Analysis results show that BSCL type II with earlier age of onset of diabetes mellitus, higher risk to suffer from premature death and mental retardation, is a more severe disorder than BSCL type I, but BSCL type I patients are more likely to have bone cysts. In BSCL type I, females are at higher risk of developing diabetes mellitus and acanthosis nigricans than males, while in BSCL type II, males suffer from diabetes mellitus earlier than females. In addition, some significant correlations among BSCL-related phenotypes were identified. New candidate genes prediction through protein-protein interaction and phenotype-similarity was conducted and we found that CAV3, EBP, SNAP29, HK1, CHRM3, OBSL1 and DNAJC13 genes could be the pathogenic factors for BSCL. Particularly, CAV3 and EBP could be high-priority candidate genes contributing to pathogenesis of BSCL.
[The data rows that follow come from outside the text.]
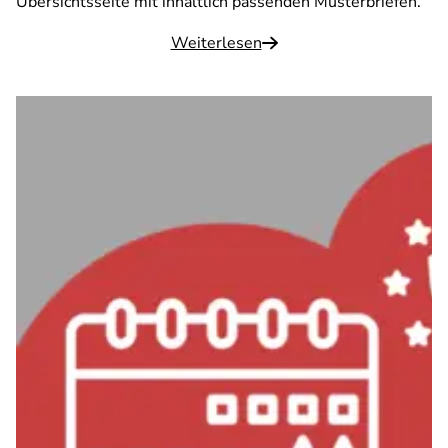
Übersichtsseite mit inhaltlich passenden Musterbriefen.
Weiterlesen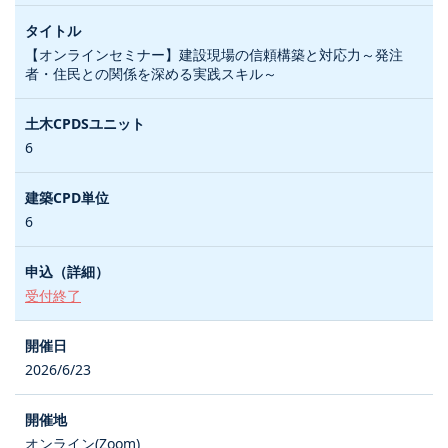
【オンラインセミナー】建設現場の信頼構築と対応力～発注
者・住民との関係を深める実践スキル～
6
6
受付終了
2026/6/23
オンライン(Zoom)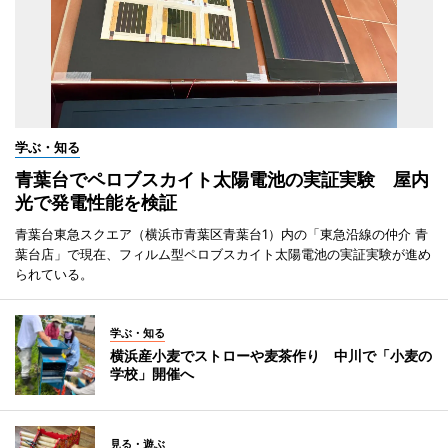
学ぶ・知る
青葉台でペロブスカイト太陽電池の実証実験 屋内
光で発電性能を検証
青葉台東急スクエア（横浜市青葉区青葉台1）内の「東急沿線の仲介 青
葉台店」で現在、フィルム型ペロブスカイト太陽電池の実証実験が進め
られている。
学ぶ・知る
横浜産小麦でストローや麦茶作り 中川で「小麦の
学校」開催へ
見る・遊ぶ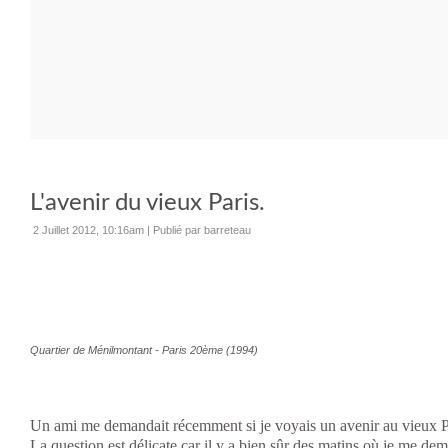
L'avenir du vieux Paris.
2 Juillet 2012, 10:16am
|
Publié par barreteau
Quartier de Ménilmontant - Paris 20ème (1994)
Un ami me demandait récemment si je voyais un avenir au vieux P
La question est délicate car il y a bien sûr des matins où je me dema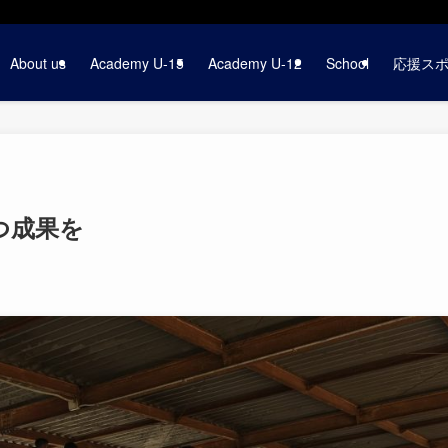
About us
Academy U-15
Academy U-12
School
応援ス
づつ成果を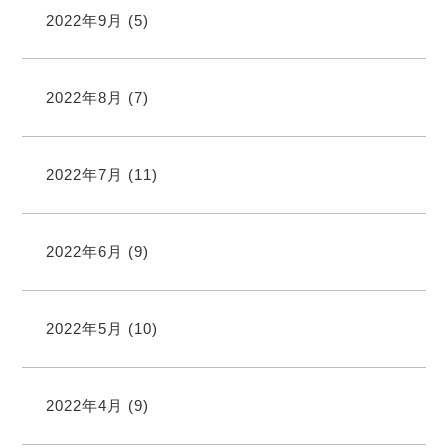
2022年9月
(5)
2022年8月
(7)
2022年7月
(11)
2022年6月
(9)
2022年5月
(10)
2022年4月
(9)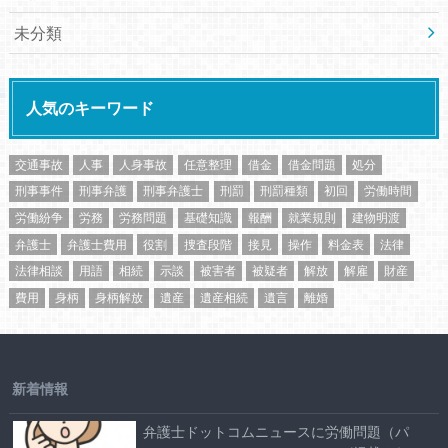
未分類
人気のキーワード
交通事故
人事
人身事故
任意整理
借金
借金問題
処分
刑事事件
刑事弁護
刑事弁護士
刑罰
刑罰種類
初回
労働時間
労働紛争
労務
労務問題
基礎知識
報酬
就業規則
建物明渡
弁護士
弁護士費用
役割
捜査段階
接見
操作
料金表
法律
法律相談
用語
相続
示談
被害者
被疑者
解放
解雇
財産
費用
身柄
身柄解放
遺産
遺産相続
遺言
離婚
新着情報
弁護士ドットコムニュースに労働問題（パ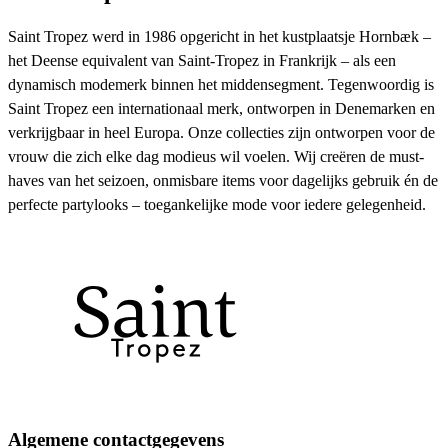
Saint Tropez werd in 1986 opgericht in het kustplaatsje Hornbæk –
het Deense equivalent van Saint-Tropez in Frankrijk – als een
dynamisch modemerk binnen het middensegment. Tegenwoordig is
Saint Tropez een internationaal merk, ontworpen in Denemarken en
verkrijgbaar in heel Europa. Onze collecties zijn ontworpen voor de
vrouw die zich elke dag modieus wil voelen. Wij creëren de must-
haves van het seizoen, onmisbare items voor dagelijks gebruik én de
perfecte partylooks – toegankelijke mode voor iedere gelegenheid.
Algemene contactgegevens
Our study largely enhances the current knowledge of phenotypic and genotypic heterogeneity of BSCL and promotes the more comprehensive understanding of pathogenic mechanisms for BSCL.
分析结果表明,II型BSCL与糖尿病发病年龄较早,过早死亡和智力低下的风险更高,是一种比I型BSCL更严重的疾病,但BSCLⅠ型患者更可能有骨囊肿.在I型BSCL中,女性患糖尿病和黑棘皮病的风险高于男性,而在BSCLII型中,男性患糖尿病的时间比女性早。此外,确定了BSCL相关表型之间的一些显著相关性.通过蛋白质-蛋白质相互作用和表型相似性进行新的候选基因预测,我们发现CAV3,EBP,SNAP29、HK1、CHRM3、OBSL1和DNAJC13基因能够是BSCL的致病因子。特别是,CAV3和EBP可能是导致BSCL发病的优先候选基因。
我们的研究在很大程度上增强了目前对BSCL表型和基因型异质性的认识,并促进了对BSCL致病机制的更全面理解。